Pick the single most-specific primary category that matches what a customer would type to find you. Add 3–7 secondary categories for actual services you offer. Skip the rest — irrelevant categories hurt more than they help.
Categories are the most powerful single signal in your GBP. Get them wrong and no amount of reviews, citations, or posts will fix it.
**Step 1: Find every relevant category that exists.**
Google's 2026 category list has over 4,000 entries and changes frequently. Use PlePer's category browser or GMB Everywhere (free Chrome extension) to browse and search the live list. Don't rely on the dropdown in your GBP dashboard — it's slow to autocomplete and you'll miss options.
**Step 2: Pick the most-specific primary category.**
The primary category is the most heavily-weighted ranking signal in local SEO. Pick the single category that most precisely describes what you do, in the words a customer would search.
- **Right:** "Roofing Contractor" (not "Construction Company") - **Right:** "Personal Injury Attorney" (not "Law Firm" or "Attorney") - **Right:** "Italian Restaurant" (not "Restaurant" or "European Restaurant") - **Right:** "Family Practice Physician" (not "Doctor" or "Medical Clinic")
The principle: more specific = less competition = better ranking for the queries that matter.
**Step 3: Add 3–7 secondary categories — but only relevant ones.**
Secondary categories tell Google what additional services you offer.

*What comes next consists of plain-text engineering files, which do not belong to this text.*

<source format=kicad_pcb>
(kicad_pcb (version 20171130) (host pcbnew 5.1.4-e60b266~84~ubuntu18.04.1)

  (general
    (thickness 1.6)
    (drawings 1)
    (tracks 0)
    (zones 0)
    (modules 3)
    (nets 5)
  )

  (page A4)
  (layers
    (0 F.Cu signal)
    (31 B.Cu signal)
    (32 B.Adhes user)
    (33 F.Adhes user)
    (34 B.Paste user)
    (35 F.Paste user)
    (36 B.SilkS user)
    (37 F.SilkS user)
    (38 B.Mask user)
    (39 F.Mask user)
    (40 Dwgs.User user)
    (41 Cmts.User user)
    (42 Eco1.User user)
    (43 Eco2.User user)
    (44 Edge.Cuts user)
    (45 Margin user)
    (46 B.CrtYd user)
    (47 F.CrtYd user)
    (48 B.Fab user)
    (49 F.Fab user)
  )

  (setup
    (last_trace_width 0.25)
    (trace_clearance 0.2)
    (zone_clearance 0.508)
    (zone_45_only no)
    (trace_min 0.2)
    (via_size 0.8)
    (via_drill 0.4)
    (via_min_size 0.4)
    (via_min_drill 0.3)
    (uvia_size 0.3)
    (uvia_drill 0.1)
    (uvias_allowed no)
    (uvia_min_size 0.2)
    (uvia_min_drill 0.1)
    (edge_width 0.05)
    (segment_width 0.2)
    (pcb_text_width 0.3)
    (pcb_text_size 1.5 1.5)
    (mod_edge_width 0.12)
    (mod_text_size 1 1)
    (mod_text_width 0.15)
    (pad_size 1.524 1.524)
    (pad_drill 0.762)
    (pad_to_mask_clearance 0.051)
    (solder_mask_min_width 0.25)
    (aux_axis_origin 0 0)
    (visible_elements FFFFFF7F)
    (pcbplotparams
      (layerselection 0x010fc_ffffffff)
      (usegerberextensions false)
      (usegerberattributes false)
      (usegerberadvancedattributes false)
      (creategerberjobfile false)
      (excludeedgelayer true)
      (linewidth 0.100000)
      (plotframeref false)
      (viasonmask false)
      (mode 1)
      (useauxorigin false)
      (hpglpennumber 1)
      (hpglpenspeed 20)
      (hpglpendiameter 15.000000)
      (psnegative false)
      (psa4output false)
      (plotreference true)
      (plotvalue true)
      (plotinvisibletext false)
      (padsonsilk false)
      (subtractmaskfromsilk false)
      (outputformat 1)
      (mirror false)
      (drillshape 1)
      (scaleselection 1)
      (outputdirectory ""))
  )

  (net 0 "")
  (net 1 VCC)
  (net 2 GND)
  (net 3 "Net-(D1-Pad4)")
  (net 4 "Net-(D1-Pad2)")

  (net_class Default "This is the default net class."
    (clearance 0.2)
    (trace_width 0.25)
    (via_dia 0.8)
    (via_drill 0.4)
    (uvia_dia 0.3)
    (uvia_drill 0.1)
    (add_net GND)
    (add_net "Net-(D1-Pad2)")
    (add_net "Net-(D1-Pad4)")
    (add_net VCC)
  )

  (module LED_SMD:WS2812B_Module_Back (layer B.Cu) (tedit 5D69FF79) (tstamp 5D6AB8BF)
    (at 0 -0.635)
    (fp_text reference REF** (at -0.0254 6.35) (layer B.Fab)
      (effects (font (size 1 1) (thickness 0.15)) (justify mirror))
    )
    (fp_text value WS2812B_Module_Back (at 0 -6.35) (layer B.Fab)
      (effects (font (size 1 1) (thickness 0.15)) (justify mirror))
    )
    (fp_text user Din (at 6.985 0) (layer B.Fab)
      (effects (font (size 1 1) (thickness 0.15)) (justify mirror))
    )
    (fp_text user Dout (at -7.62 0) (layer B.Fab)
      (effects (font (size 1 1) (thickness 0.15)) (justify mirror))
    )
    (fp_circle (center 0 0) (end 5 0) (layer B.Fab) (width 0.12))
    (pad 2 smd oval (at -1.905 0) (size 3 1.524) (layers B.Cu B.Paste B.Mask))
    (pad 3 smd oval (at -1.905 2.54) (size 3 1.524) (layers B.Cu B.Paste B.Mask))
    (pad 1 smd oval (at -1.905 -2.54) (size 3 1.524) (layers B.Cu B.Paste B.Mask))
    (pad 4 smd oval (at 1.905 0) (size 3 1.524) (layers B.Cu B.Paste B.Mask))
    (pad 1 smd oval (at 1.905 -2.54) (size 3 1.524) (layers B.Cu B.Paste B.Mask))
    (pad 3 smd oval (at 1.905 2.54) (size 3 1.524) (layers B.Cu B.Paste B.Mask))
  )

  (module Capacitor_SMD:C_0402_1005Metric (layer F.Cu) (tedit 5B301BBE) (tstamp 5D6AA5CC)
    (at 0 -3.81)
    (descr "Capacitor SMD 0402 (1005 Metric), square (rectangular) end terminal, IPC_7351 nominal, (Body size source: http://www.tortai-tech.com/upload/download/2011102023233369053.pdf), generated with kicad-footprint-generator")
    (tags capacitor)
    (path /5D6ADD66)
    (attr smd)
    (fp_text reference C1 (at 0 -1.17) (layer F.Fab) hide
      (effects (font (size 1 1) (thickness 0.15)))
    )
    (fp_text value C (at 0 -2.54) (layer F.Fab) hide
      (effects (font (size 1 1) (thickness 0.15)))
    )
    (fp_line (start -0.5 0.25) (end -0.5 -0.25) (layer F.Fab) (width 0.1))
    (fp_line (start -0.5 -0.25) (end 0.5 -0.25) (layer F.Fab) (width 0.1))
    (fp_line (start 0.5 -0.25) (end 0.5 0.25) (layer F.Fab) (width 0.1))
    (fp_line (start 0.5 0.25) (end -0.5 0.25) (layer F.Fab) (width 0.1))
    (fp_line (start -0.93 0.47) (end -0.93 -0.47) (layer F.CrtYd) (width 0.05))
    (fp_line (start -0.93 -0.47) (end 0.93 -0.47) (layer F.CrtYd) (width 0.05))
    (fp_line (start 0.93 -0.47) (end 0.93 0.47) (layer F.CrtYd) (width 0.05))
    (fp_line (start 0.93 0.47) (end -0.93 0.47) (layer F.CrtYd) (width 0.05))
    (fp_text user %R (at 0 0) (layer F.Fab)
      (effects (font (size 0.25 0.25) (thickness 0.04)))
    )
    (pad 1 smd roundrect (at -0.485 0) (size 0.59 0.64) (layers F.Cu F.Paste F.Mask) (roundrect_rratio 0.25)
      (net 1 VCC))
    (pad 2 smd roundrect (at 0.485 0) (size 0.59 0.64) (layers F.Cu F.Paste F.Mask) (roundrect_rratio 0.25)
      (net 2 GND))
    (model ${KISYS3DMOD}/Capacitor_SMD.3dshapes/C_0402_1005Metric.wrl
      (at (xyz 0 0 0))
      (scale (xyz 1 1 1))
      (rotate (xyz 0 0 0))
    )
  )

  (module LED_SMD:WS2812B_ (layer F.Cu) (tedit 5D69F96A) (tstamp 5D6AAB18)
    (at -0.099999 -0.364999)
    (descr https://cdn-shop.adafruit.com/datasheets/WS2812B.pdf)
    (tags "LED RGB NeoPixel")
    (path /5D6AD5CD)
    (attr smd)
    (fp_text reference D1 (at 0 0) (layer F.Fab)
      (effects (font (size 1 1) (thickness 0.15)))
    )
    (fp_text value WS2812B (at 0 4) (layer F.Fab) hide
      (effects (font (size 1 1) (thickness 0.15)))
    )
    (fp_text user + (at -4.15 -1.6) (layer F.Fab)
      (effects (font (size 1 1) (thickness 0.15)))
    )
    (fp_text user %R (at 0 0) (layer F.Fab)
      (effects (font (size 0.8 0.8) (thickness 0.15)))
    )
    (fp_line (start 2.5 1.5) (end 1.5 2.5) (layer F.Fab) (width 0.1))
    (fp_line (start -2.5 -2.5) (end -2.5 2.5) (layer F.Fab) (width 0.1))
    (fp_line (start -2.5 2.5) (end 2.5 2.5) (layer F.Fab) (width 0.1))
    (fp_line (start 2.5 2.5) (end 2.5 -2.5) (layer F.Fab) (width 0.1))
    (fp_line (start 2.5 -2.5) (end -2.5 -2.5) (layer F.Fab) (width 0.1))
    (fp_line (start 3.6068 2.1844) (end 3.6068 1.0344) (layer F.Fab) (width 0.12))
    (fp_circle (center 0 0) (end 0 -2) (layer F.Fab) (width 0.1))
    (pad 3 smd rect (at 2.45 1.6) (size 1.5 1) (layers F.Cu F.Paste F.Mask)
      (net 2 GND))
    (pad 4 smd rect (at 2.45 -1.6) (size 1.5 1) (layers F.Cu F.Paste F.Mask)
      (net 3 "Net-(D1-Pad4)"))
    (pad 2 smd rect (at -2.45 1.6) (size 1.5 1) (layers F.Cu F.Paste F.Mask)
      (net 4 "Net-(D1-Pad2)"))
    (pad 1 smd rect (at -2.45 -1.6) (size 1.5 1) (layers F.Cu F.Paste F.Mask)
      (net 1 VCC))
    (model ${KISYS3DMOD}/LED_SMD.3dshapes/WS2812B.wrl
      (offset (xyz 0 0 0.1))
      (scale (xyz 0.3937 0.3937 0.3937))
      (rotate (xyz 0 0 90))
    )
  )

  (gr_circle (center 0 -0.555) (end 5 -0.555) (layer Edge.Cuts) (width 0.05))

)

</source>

Two important rules:
- **Only add categories for services you actually deliver.** Adding "Emergency Plumber" to your roofing business won't help you rank for plumbing — and may trigger a quality review that costs you the profile. - **Don't max out at 9 if you don't have 9 real services.** Google's 2024 Helpful Content updates extended to GBP — irrelevant categories now actively hurt your relevance score.
**Common Canadian-specific category mistakes:**
- "Lawyer" vs. specialty (e.g., "Personal Injury Attorney", "Criminal Justice Attorney", "Family Law Attorney") — the specialty category outranks the generic every time. - Using "Business" or "Service" as a primary — these exist as catch-alls and almost never rank well. - HVAC contractors using "Air Conditioning Contractor" only when they also do furnaces ("Heating Contractor" is a separate category and a separate ranking opportunity). - Trades businesses missing "Service Establishment" type secondary categories (some categories require this designation to show up in service-area searches).

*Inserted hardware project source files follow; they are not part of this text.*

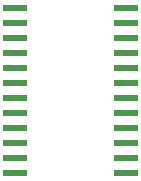
<source format=gbr>
G04 #@! TF.GenerationSoftware,KiCad,Pcbnew,(5.0.2)-1*
G04 #@! TF.CreationDate,2021-03-12T16:00:43+02:00*
G04 #@! TF.ProjectId,MAX7219 SMD,4d415837-3231-4392-9053-4d442e6b6963,rev?*
G04 #@! TF.SameCoordinates,Original*
G04 #@! TF.FileFunction,Paste,Bot*
G04 #@! TF.FilePolarity,Positive*
%FSLAX46Y46*%
G04 Gerber Fmt 4.6, Leading zero omitted, Abs format (unit mm)*
G04 Created by KiCad (PCBNEW (5.0.2)-1) date 12.03.2021 16:00:43*
%MOMM*%
%LPD*%
G01*
G04 APERTURE LIST*
%ADD10R,2.000000X0.600000*%
G04 APERTURE END LIST*
D10*
G04 #@! TO.C,U1*
X145162000Y-93980000D03*
X145162000Y-95250000D03*
X145162000Y-96520000D03*
X145162000Y-97790000D03*
X145162000Y-99060000D03*
X145162000Y-100330000D03*
X145162000Y-101600000D03*
X145162000Y-102870000D03*
X145162000Y-104140000D03*
X145162000Y-105410000D03*
X145162000Y-106680000D03*
X145162000Y-107950000D03*
X135762000Y-107950000D03*
X135762000Y-106680000D03*
X135762000Y-105410000D03*
X135762000Y-104140000D03*
X135762000Y-102870000D03*
X135762000Y-101600000D03*
X135762000Y-100330000D03*
X135762000Y-99060000D03*
X135762000Y-97790000D03*
X135762000Y-96520000D03*
X135762000Y-95250000D03*
X135762000Y-93980000D03*
G04 #@! TD*
M02*

</source>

**How to test if your category choice is working:** open an incognito window, search "[your service] near me" or "[your service] in [your city]", and see if your profile shows. If it doesn't show for queries that exactly match your primary category, you have a relevance problem (probably category) — not a prominence problem (reviews, links).

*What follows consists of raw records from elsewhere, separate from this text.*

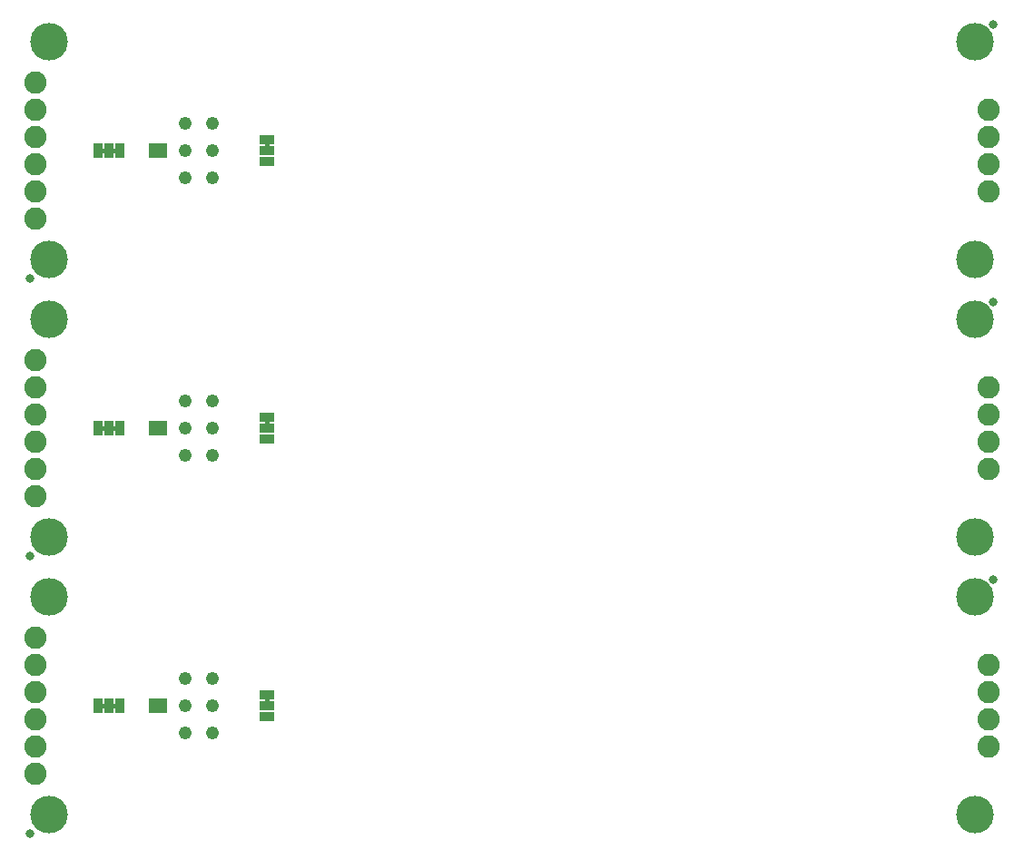
<source format=gbs>
G75*
%MOIN*%
%OFA0B0*%
%FSLAX25Y25*%
%IPPOS*%
%LPD*%
%AMOC8*
5,1,8,0,0,1.08239X$1,22.5*
%
%ADD10C,0.13800*%
%ADD11R,0.03300X0.05800*%
%ADD12C,0.00500*%
%ADD13C,0.08200*%
%ADD14C,0.03300*%
%ADD15C,0.04808*%
%ADD16R,0.05800X0.03300*%
D10*
X0038750Y0038750D03*
X0038750Y0118750D03*
X0038750Y0140750D03*
X0038750Y0220750D03*
X0038750Y0242750D03*
X0038750Y0322750D03*
X0378750Y0322750D03*
X0378750Y0242750D03*
X0378750Y0220750D03*
X0378750Y0140750D03*
X0378750Y0118750D03*
X0378750Y0038750D03*
D11*
X0080350Y0078750D03*
X0077150Y0078750D03*
X0064750Y0078750D03*
X0060750Y0078750D03*
X0056750Y0078750D03*
X0056750Y0180750D03*
X0060750Y0180750D03*
X0064750Y0180750D03*
X0077150Y0180750D03*
X0080350Y0180750D03*
X0080350Y0282750D03*
X0077150Y0282750D03*
X0064750Y0282750D03*
X0060750Y0282750D03*
X0056750Y0282750D03*
D12*
X0058000Y0282991D02*
X0063500Y0282991D01*
X0063500Y0283250D02*
X0063500Y0282250D01*
X0058000Y0282250D01*
X0058000Y0283250D01*
X0063500Y0283250D01*
X0063500Y0282492D02*
X0058000Y0282492D01*
X0118250Y0284000D02*
X0119250Y0284000D01*
X0119250Y0285500D01*
X0118250Y0285500D01*
X0118250Y0284000D01*
X0118250Y0284486D02*
X0119250Y0284486D01*
X0119250Y0284985D02*
X0118250Y0284985D01*
X0118250Y0285483D02*
X0119250Y0285483D01*
X0119250Y0183500D02*
X0118250Y0183500D01*
X0118250Y0182000D01*
X0119250Y0182000D01*
X0119250Y0183500D01*
X0119250Y0183289D02*
X0118250Y0183289D01*
X0118250Y0182790D02*
X0119250Y0182790D01*
X0119250Y0182291D02*
X0118250Y0182291D01*
X0063500Y0181250D02*
X0063500Y0180250D01*
X0058000Y0180250D01*
X0058000Y0181250D01*
X0063500Y0181250D01*
X0063500Y0180796D02*
X0058000Y0180796D01*
X0058000Y0180297D02*
X0063500Y0180297D01*
X0118250Y0081500D02*
X0118250Y0080000D01*
X0119250Y0080000D01*
X0119250Y0081500D01*
X0118250Y0081500D01*
X0118250Y0081094D02*
X0119250Y0081094D01*
X0119250Y0080595D02*
X0118250Y0080595D01*
X0118250Y0080097D02*
X0119250Y0080097D01*
X0063500Y0079250D02*
X0063500Y0078250D01*
X0058000Y0078250D01*
X0058000Y0079250D01*
X0063500Y0079250D01*
X0063500Y0079100D02*
X0058000Y0079100D01*
X0058000Y0078601D02*
X0063500Y0078601D01*
D13*
X0033750Y0073750D03*
X0033750Y0083750D03*
X0033750Y0093750D03*
X0033750Y0103750D03*
X0033750Y0063750D03*
X0033750Y0053750D03*
X0033750Y0155750D03*
X0033750Y0165750D03*
X0033750Y0175750D03*
X0033750Y0185750D03*
X0033750Y0195750D03*
X0033750Y0205750D03*
X0033750Y0257750D03*
X0033750Y0267750D03*
X0033750Y0277750D03*
X0033750Y0287750D03*
X0033750Y0297750D03*
X0033750Y0307750D03*
X0383750Y0297750D03*
X0383750Y0287750D03*
X0383750Y0277750D03*
X0383750Y0267750D03*
X0383750Y0195750D03*
X0383750Y0185750D03*
X0383750Y0175750D03*
X0383750Y0165750D03*
X0383750Y0093750D03*
X0383750Y0083750D03*
X0383750Y0073750D03*
X0383750Y0063750D03*
D14*
X0031750Y0031750D03*
X0031750Y0133750D03*
X0031750Y0235750D03*
X0385250Y0227250D03*
X0385250Y0125250D03*
X0385250Y0329250D03*
D15*
X0098750Y0292750D03*
X0098750Y0282750D03*
X0088750Y0282750D03*
X0088750Y0292750D03*
X0088750Y0272750D03*
X0098750Y0272750D03*
X0098750Y0190750D03*
X0098750Y0180750D03*
X0088750Y0180750D03*
X0088750Y0190750D03*
X0088750Y0170750D03*
X0098750Y0170750D03*
X0098750Y0088750D03*
X0088750Y0088750D03*
X0088750Y0078750D03*
X0088750Y0068750D03*
X0098750Y0068750D03*
X0098750Y0078750D03*
D16*
X0118750Y0078750D03*
X0118750Y0074750D03*
X0118750Y0082750D03*
X0118750Y0176750D03*
X0118750Y0180750D03*
X0118750Y0184750D03*
X0118750Y0278750D03*
X0118750Y0282750D03*
X0118750Y0286750D03*
M02*

</source>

- **How do I rank higher in Google Business Profile?** — Three levers, in order of impact: (1) primary category exactly matches the searcher's intent, (2) review velocity and recency beat raw review count, (3) consistent NAP citations across 30–50 authoritative directories. - **My Google Business Profile got suspended — how do I recover it?** — Don't create a new profile (that's the #1 mistake). File a reinstatement request through Google's official form with proof-of-business documents. Most legitimate businesses recover within 7–21 days if they fix what triggered the suspension. - **Should I be a service-area business or a storefront on Google Business Profile?** — Storefront if customers come to you (clinic, restaurant, retail). Service-area if you go to customers (plumber, mobile mechanic, tutor). Hybrid only if you genuinely have both — and Google increasingly scrutinizes hybrids. - **Do Google Business Profile posts still matter in 2026?** — For ranking: barely. For conversion: yes — posts appear in the GBP knowledge panel and can lift click-through to your website by 5–15%. Post 1–2 times per week with offers, events, or news, not daily SEO-stuffed filler.